>>>>>
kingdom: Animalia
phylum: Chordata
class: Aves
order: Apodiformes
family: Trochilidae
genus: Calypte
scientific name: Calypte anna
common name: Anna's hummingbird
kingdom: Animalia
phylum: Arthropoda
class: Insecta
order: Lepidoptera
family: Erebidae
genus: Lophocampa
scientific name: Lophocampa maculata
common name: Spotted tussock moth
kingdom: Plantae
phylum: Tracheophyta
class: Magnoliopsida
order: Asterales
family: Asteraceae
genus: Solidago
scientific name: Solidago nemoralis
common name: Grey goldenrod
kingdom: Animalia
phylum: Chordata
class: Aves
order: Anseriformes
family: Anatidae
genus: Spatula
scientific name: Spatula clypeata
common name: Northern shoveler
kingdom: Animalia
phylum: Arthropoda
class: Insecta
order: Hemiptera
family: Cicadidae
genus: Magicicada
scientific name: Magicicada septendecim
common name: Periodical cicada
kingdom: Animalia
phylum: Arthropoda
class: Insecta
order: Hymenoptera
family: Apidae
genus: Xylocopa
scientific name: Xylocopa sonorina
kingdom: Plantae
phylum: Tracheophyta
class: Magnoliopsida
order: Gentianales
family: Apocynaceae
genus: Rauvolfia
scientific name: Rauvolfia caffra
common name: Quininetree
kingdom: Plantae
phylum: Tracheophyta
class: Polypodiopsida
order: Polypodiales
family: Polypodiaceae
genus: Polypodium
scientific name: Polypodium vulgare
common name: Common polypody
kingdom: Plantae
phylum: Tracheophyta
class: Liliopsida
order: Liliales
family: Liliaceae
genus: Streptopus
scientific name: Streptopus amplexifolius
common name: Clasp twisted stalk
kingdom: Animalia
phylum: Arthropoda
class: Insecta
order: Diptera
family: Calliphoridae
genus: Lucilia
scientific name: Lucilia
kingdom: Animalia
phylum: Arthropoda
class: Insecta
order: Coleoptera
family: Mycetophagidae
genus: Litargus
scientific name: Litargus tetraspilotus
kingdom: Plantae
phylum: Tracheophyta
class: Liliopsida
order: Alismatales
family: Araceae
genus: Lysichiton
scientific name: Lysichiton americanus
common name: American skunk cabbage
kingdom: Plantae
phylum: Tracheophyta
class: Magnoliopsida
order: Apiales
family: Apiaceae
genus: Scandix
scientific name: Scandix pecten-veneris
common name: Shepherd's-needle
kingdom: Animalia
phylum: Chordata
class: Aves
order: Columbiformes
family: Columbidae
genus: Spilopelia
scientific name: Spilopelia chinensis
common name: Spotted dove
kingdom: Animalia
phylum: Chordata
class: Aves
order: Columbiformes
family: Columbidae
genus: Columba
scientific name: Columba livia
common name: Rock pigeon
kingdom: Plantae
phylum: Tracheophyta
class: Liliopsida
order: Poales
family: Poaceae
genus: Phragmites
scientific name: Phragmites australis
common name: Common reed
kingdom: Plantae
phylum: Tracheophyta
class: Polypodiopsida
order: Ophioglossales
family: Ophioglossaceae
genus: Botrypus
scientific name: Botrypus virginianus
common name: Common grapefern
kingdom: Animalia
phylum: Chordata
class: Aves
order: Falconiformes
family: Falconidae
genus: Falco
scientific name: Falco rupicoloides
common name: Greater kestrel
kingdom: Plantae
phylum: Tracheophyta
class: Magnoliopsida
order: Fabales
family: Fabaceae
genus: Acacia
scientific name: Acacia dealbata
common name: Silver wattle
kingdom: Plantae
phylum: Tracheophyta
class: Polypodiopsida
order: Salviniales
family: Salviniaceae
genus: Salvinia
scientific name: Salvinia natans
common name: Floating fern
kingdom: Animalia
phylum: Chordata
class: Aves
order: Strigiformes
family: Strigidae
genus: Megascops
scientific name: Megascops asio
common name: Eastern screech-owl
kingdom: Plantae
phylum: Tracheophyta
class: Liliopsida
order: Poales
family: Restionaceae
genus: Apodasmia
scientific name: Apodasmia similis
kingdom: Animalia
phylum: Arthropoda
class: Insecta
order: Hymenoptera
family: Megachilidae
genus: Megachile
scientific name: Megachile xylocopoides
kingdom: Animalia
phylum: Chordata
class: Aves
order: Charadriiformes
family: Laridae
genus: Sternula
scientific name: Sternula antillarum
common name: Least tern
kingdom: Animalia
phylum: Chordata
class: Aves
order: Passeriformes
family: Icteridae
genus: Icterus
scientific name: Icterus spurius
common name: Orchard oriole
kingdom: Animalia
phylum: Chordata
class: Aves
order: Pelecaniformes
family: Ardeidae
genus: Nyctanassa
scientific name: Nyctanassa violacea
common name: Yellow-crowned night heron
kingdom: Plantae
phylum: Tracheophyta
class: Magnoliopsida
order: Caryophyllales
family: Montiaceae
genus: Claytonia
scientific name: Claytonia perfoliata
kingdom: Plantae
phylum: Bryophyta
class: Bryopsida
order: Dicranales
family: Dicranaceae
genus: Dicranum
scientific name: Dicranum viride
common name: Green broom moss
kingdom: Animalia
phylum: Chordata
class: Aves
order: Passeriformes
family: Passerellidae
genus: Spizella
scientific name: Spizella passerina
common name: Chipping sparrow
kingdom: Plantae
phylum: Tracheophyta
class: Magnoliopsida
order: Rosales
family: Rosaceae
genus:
<<<<<
▶ **Task prompt**: Can you write out every line of the data above as a numbered list, leaving out any blank lines?

▶ **Task output**:
1. kingdom: Animalia
2. phylum: Chordata
3. class: Aves
4. order: Apodiformes
5. family: Trochilidae
6. genus: Calypte
7. scientific name: Calypte anna
8. common name: Anna's hummingbird
9. kingdom: Animalia
10. phylum: Arthropoda
11. class: Insecta
12. order: Lepidoptera
13. family: Erebidae
14. genus: Lophocampa
15. scientific name: Lophocampa maculata
16. common name: Spotted tussock moth
17. kingdom: Plantae
18. phylum: Tracheophyta
19. class: Magnoliopsida
20. order: Asterales
21. family: Asteraceae
22. genus: Solidago
23. scientific name: Solidago nemoralis
24. common name: Grey goldenrod
25. kingdom: Animalia
26. phylum: Chordata
27. class: Aves
28. order: Anseriformes
29. family: Anatidae
30. genus: Spatula
31. scientific name: Spatula clypeata
32. common name: Northern shoveler
33. kingdom: Animalia
34. phylum: Arthropoda
35. class: Insecta
36. order: Hemiptera
37. family: Cicadidae
38. genus: Magicicada
39. scientific name: Magicicada septendecim
40. common name: Periodical cicada
41. kingdom: Animalia
42. phylum: Arthropoda
43. class: Insecta
44. order: Hymenoptera
45. family: Apidae
46. genus: Xylocopa
47. scientific name: Xylocopa sonorina
48. kingdom: Plantae
49. phylum: Tracheophyta
50. class: Magnoliopsida
51. order: Gentianales
52. family: Apocynaceae
53. genus: Rauvolfia
54. scientific name: Rauvolfia caffra
55. common name: Quininetree
56. kingdom: Plantae
57. phylum: Tracheophyta
58. class: Polypodiopsida
59. order: Polypodiales
60. family: Polypodiaceae
61. genus: Polypodium
62. scientific name: Polypodium vulgare
63. common name: Common polypody
64. kingdom: Plantae
65. phylum: Tracheophyta
66. class: Liliopsida
67. order: Liliales
68. family: Liliaceae
69. genus: Streptopus
70. scientific name: Streptopus amplexifolius
71. common name: Clasp twisted stalk
72. kingdom: Animalia
73. phylum: Arthropoda
74. class: Insecta
75. order: Diptera
76. family: Calliphoridae
77. genus: Lucilia
78. scientific name: Lucilia
79. kingdom: Animalia
80. phylum: Arthropoda
81. class: Insecta
82. order: Coleoptera
83. family: Mycetophagidae
84. genus: Litargus
85. scientific name: Litargus tetraspilotus
86. kingdom: Plantae
87. phylum: Tracheophyta
88. class: Liliopsida
89. order: Alismatales
90. family: Araceae
91. genus: Lysichiton
92. scientific name: Lysichiton americanus
93. common name: American skunk cabbage
94. kingdom: Plantae
95. phylum: Tracheophyta
96. class: Magnoliopsida
97. order: Apiales
98. family: Apiaceae
99. genus: Scandix
100. scientific name: Scandix pecten-veneris
101. common name: Shepherd's-needle
102. kingdom: Animalia
103. phylum: Chordata
104. class: Aves
105. order: Columbiformes
106. family: Columbidae
107. genus: Spilopelia
108. scientific name: Spilopelia chinensis
109. common name: Spotted dove
110. kingdom: Animalia
111. phylum: Chordata
112. class: Aves
113. order: Columbiformes
114. family: Columbidae
115. genus: Columba
116. scientific name: Columba livia
117. common name: Rock pigeon
118. kingdom: Plantae
119. phylum: Tracheophyta
120. class: Liliopsida
121. order: Poales
122. family: Poaceae
123. genus: Phragmites
124. scientific name: Phragmites australis
125. common name: Common reed
126. kingdom: Plantae
127. phylum: Tracheophyta
128. class: Polypodiopsida
129. order: Ophioglossales
130. family: Ophioglossaceae
131. genus: Botrypus
132. scientific name: Botrypus virginianus
133. common name: Common grapefern
134. kingdom: Animalia
135. phylum: Chordata
136. class: Aves
137. order: Falconiformes
138. family: Falconidae
139. genus: Falco
140. scientific name: Falco rupicoloides
141. common name: Greater kestrel
142. kingdom: Plantae
143. phylum: Tracheophyta
144. class: Magnoliopsida
145. order: Fabales
146. family: Fabaceae
147. genus: Acacia
148. scientific name: Acacia dealbata
149. common name: Silver wattle
150. kingdom: Plantae
151. phylum: Tracheophyta
152. class: Polypodiopsida
153. order: Salviniales
154. family: Salviniaceae
155. genus: Salvinia
156. scientific name: Salvinia natans
157. common name: Floating fern
158. kingdom: Animalia
159. phylum: Chordata
160. class: Aves
161. order: Strigiformes
162. family: Strigidae
163. genus: Megascops
164. scientific name: Megascops asio
165. common name: Eastern screech-owl
166. kingdom: Plantae
167. phylum: Tracheophyta
168. class: Liliopsida
169. order: Poales
170. family: Restionaceae
171. genus: Apodasmia
172. scientific name: Apodasmia similis
173. kingdom: Animalia
174. phylum: Arthropoda
175. class: Insecta
176. order: Hymenoptera
177. family: Megachilidae
178. genus: Megachile
179. scientific name: Megachile xylocopoides
180. kingdom: Animalia
181. phylum: Chordata
182. class: Aves
183. order: Charadriiformes
184. family: Laridae
185. genus: Sternula
186. scientific name: Sternula antillarum
187. common name: Least tern
188. kingdom: Animalia
189. phylum: Chordata
190. class: Aves
191. order: Passeriformes
192. family: Icteridae
193. genus: Icterus
194. scientific name: Icterus spurius
195. common name: Orchard oriole
196. kingdom: Animalia
197. phylum: Chordata
198. class: Aves
199. order: Pelecaniformes
200. family: Ardeidae
201. genus: Nyctanassa
202. scientific name: Nyctanassa violacea
203. common name: Yellow-crowned night heron
204. kingdom: Plantae
205. phylum: Tracheophyta
206. class: Magnoliopsida
207. order: Caryophyllales
208. family: Montiaceae
209. genus: Claytonia
210. scientific name: Claytonia perfoliata
211. kingdom: Plantae
212. phylum: Bryophyta
213. class: Bryopsida
214. order: Dicranales
215. family: Dicranaceae
216. genus: Dicranum
217. scientific name: Dicranum viride
218. common name: Green broom moss
219. kingdom: Animalia
220. phylum: Chordata
221. class: Aves
222. order: Passeriformes
223. family: Passerellidae
224. genus: Spizella
225. scientific name: Spizella passerina
226. common name: Chipping sparrow
227. kingdom: Plantae
228. phylum: Tracheophyta
229. class: Magnoliopsida
230. order: Rosales
231. family: Rosaceae
232. genus:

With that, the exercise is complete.